Friday September 3rd 2021

The technology behind the Oxford-AstraZeneca COVID-19 vaccine could be used to help treat cancer, it is revealed today.

Research from the University of Oxford and the Ludwig Institute for Cancer Research has shown that a viral vector cancer vaccine generates effective anti-tumour immune responses and, when combined with immunotherapy, decreases tumour size and increases survival rates in mouse models.

Thanks to this finding, which is published in the Journal for ImmunoTherapy of Cancer, a phase 1/2a clinical trial in 80 patients with non-small cell lung cancer will start later this year.

The study, which was carried out by Professor Benoit Van den Eynde’s group at the Ludwig Institute for Cancer Research, University of Oxford, with co-authors Professor Adrian Hill and Dr Irina Redchenko at the University’s Jenner Institute, follows the discovery that Oxford’s COVID-19 vaccine technology generates strong CD8+ T cell responses.

The team developed a two-dose therapeutic cancer vaccine with different prime and boost viral vectors and to create a vaccine treatment that specifically targets cancer cells, the vaccine was designed to target MAGE-A3 and NY-ESO-1 proteins that are present on the surface of many types of cancer cells.

In preclinical experiments in mouse tumour models, the cancer vaccine increased the levels of tumour-infiltrating CD8+ T cells and enhanced the response to anti-PD-1 immunotherapy.

The combined vaccine and anti-PD-1 treatment resulted in a greater reduction in tumour size and improved the survival of the mice compared to anti-PD-1 therapy alone.

Professor Benoit Van den Eynde, professor of tumour immunology at the University of Oxford said: “We knew from our previous research that MAGE-type proteins act like red flags on the surface of cancer cells to attract immune cells that destroy tumours.

“MAGE proteins have an advantage over other cancer antigens as vaccine targets since they are present on a wide range of tumour types.
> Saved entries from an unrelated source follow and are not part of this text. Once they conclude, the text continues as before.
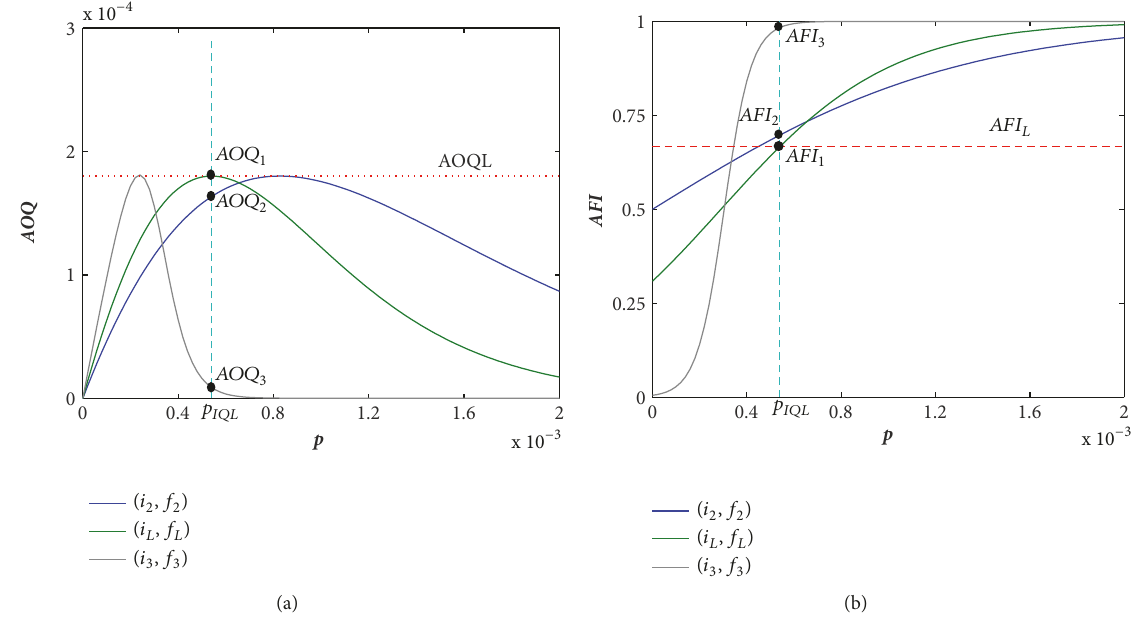
Figure 1: Comparisons of the curves of (a) 𝐴𝑂𝑄 and (b) 𝐴𝐹𝐼 between (𝑖 𝐿 ,𝑓 𝐿 ) and other two types of the AOQL contour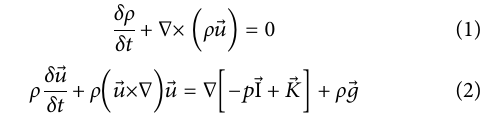
FIGURE 3 Matrix-type microscopic pore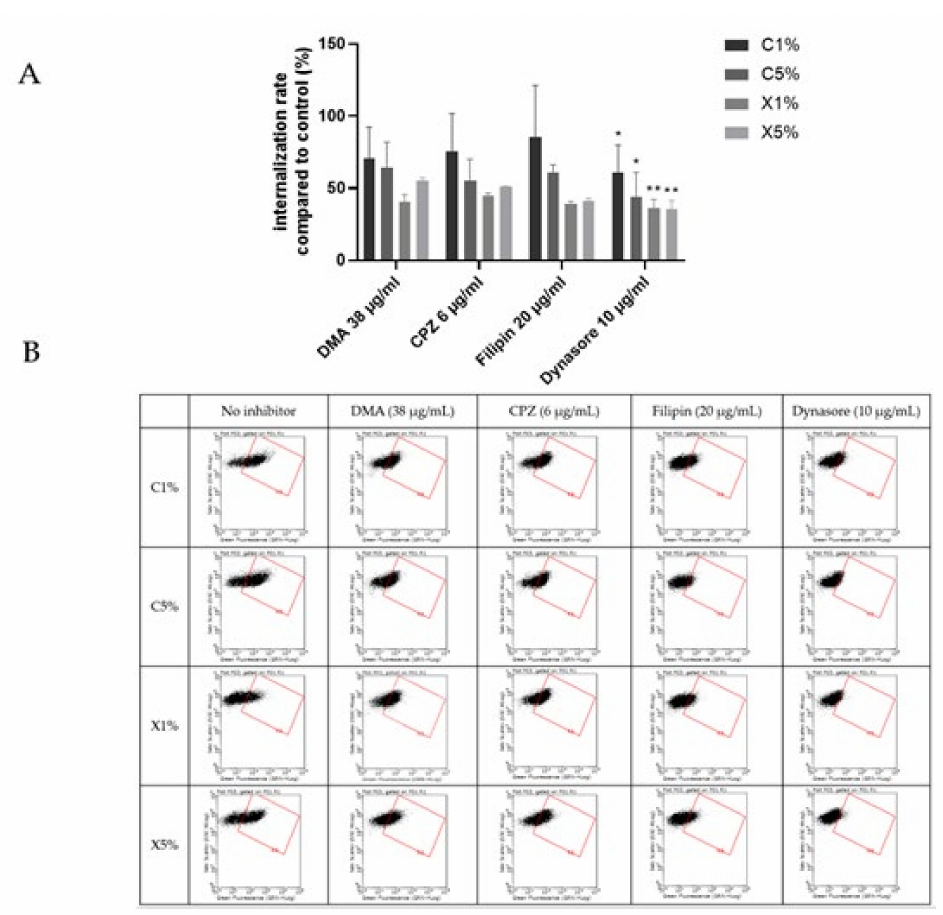
Figure 7. Results of the effect of endocytosis inhibitors on the uptake of cationic liposomes by BeWo cells. Internalization rates correspond to fluorescence from flow cytometry experiments relative to cells incubated with liposomes without inhibitors; data represent the mean ± SEM (n = 3 formulations), * indicates a significant difference compared to the control ( p < 0.01, Mann- Whitney) and ** indicates a significant difference compared to the control ( p < 0.001, Mann-Whitney); ( B ) Flow cytometry dot plots for liposomes internalization evaluation (green fluorescence, DOPE- NBD) after incubation with fluorescent cationic liposomes and lipoplexes (1 or 5% PEG) at 0.03 mM for 4 h with or without inhibitors dimethylamiloride (DMA), Chlorpromazine (CPZ), Filipin and Dynasore. ( A ) minimum of 15,000 cells/samples were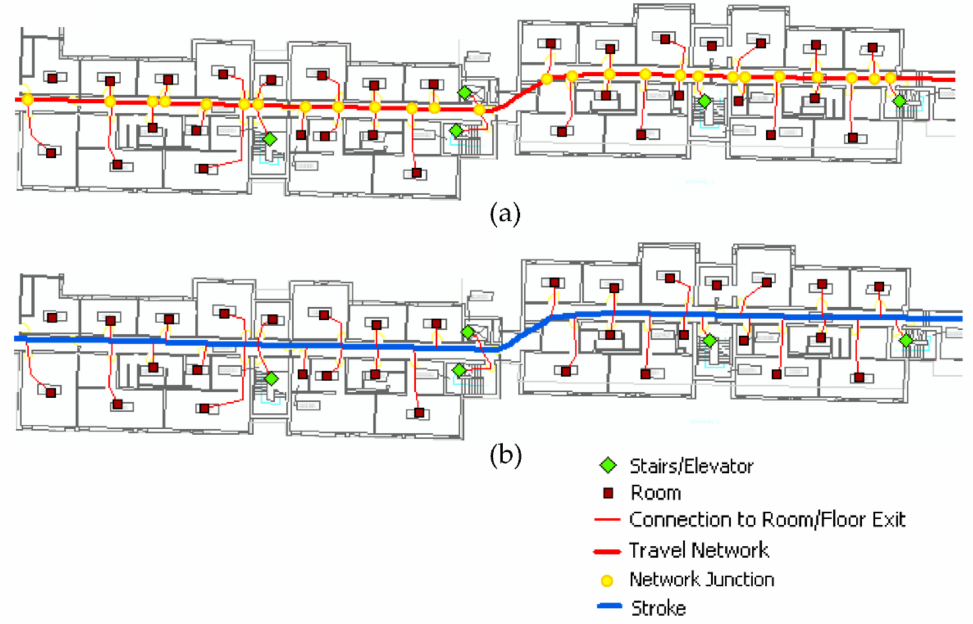
Figure 2. A long corridor represented as a composition of arcs ( a ) and as a stroke ( b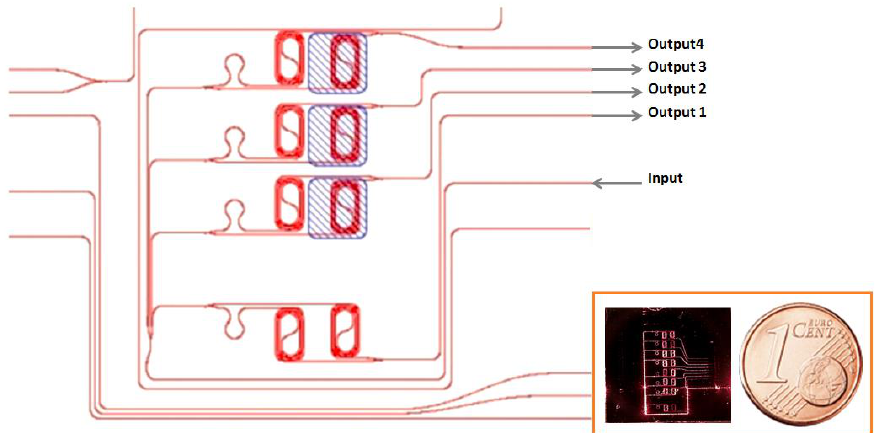
Figure 1. Sketch of the asymmetric Mach–Zehnder interferometer chips measured; ( inset ) photograph of the chip and a one euro-cent coin for comparison. The sensor here is an eight aMZI sensor.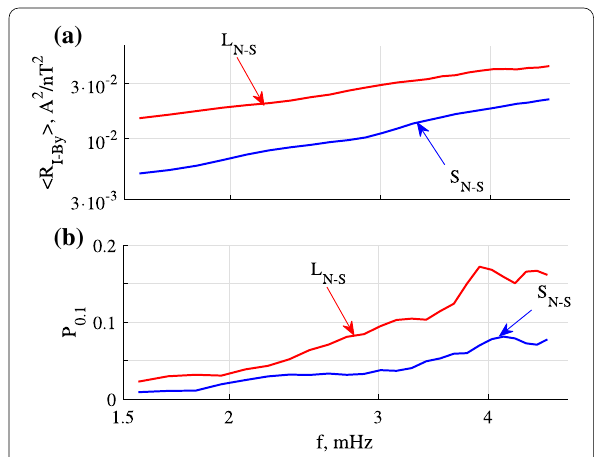
Fig. 11 a Averaged R I − By spectra for the N–S large- ( L NS ) and small-scale ( S NS ) pulsations. ( L NS = L γ L ϕ L P in Figure 10, while all the other groups form the S NS group) ; b frequency dependence of R I − By > 0.1 A 2 /nT 2 fraction for the same groups of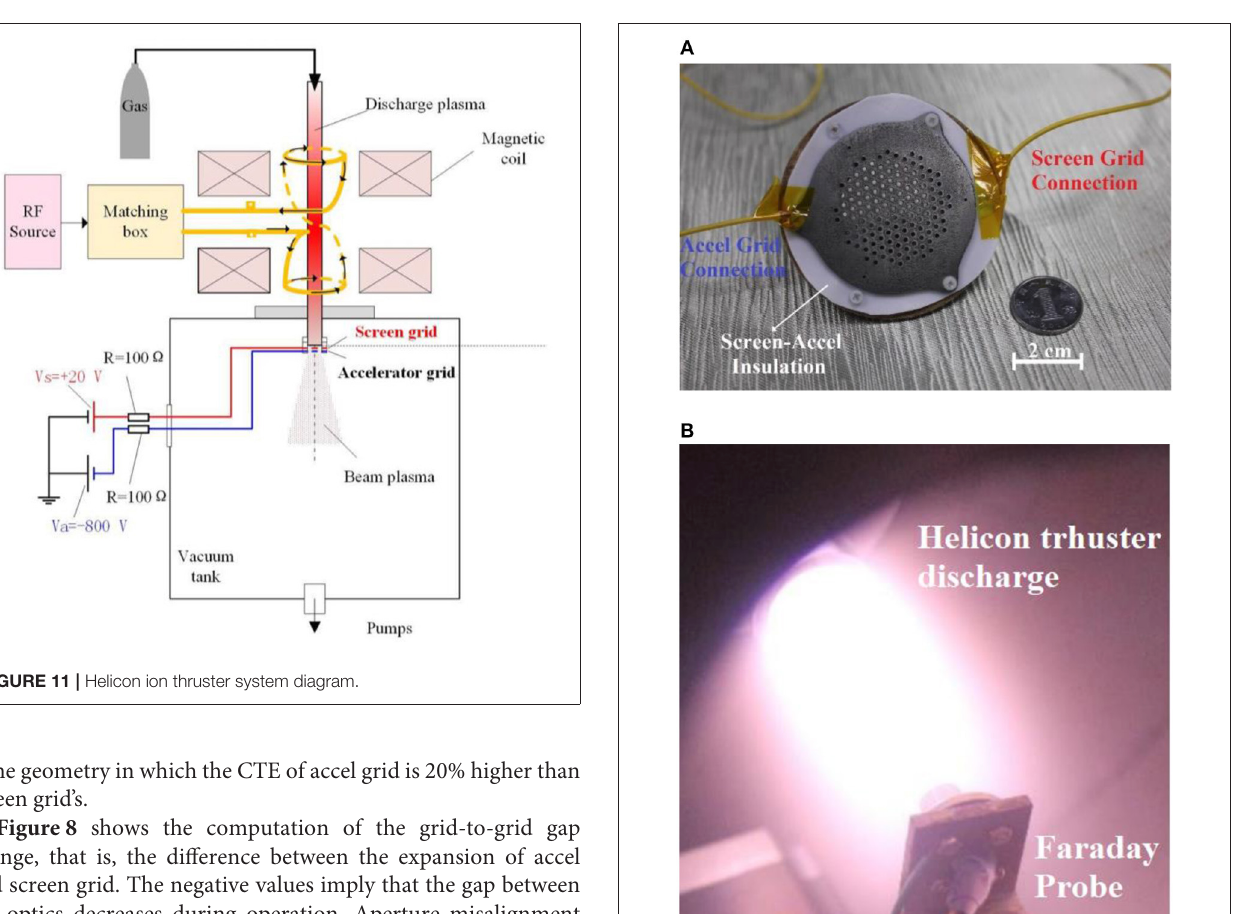
A simple stainless-steel discharge chamber with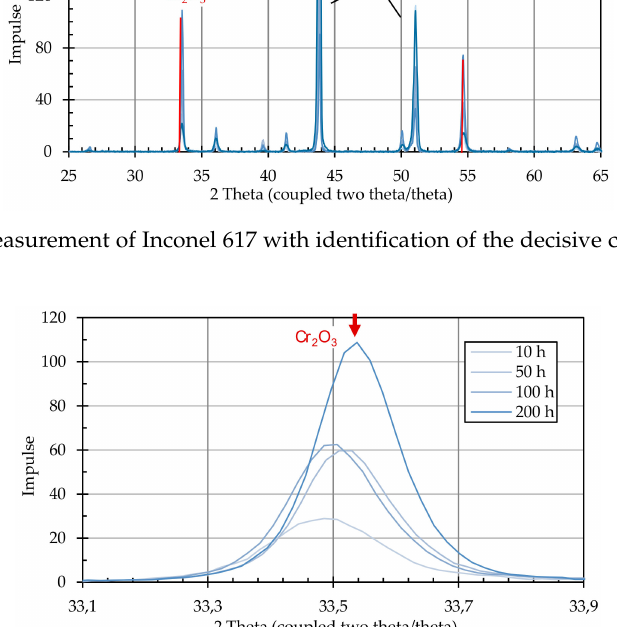
Figure 16. XRD measurement of Inconel 617 with enlarged representation of the decisive connections.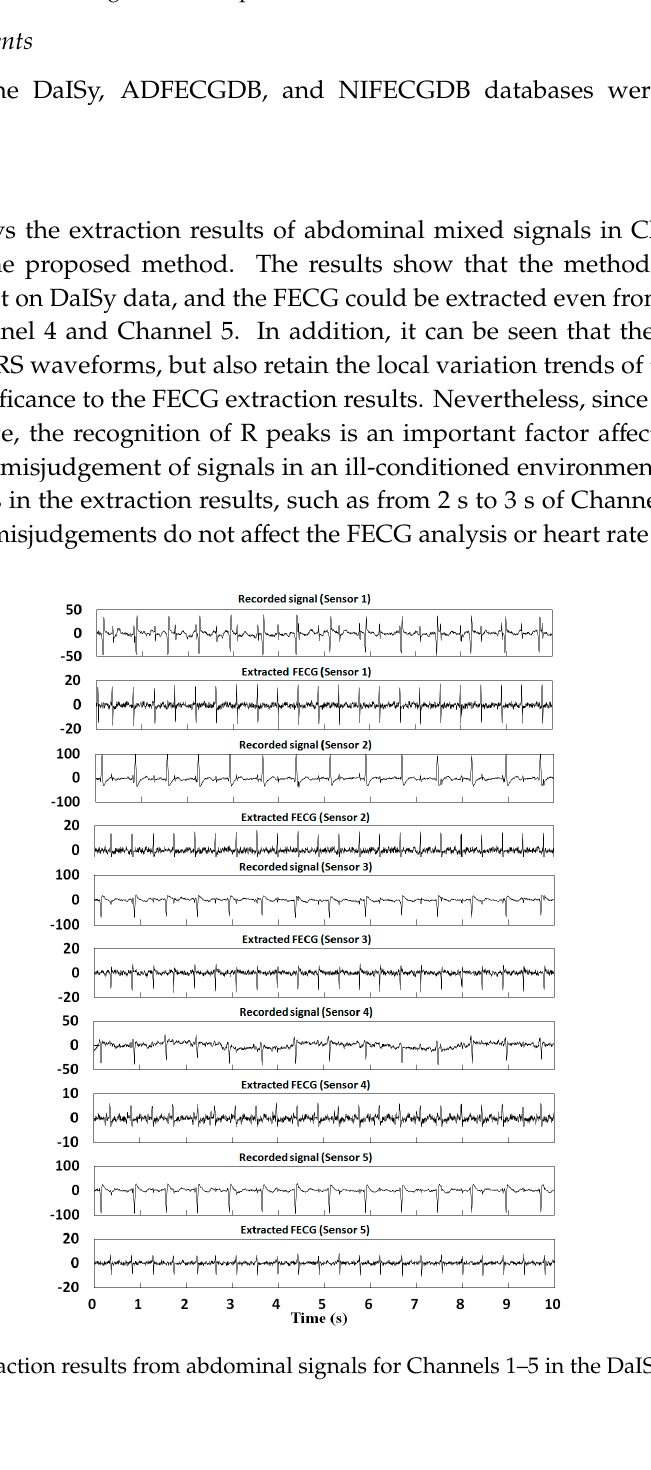
Figure 10. The change of SNR improvement with FMHRR when FMAR is fixed.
This broadens the potential benefit of this approach to people with many different types of cancer.

“Importantly for target specificity, MAGE-type antigens are not present on the surface of normal tissues, which reduces the risk of side-effects caused by the immune system attacking healthy cells.”

Adrian Hill, Lakshmi Mittal and Family professorship of vaccinology and director of the Jenner Institute, University of Oxford, said the new vaccine platform has the potential to revolutionise cancer treatment.

“The forthcoming trial in non-small cell lung cancer follows a Phase 2a trial of a similar cancer vaccine in prostate cancer undertaken by the University of Oxford that is showing promising results,” he said.

“Our cancer vaccines elicit strong CD8+ T cell responses that infiltrate tumours and show great potential in enhancing the efficacy of immune checkpoint blockade therapy and improving outcomes for patients with cancer.”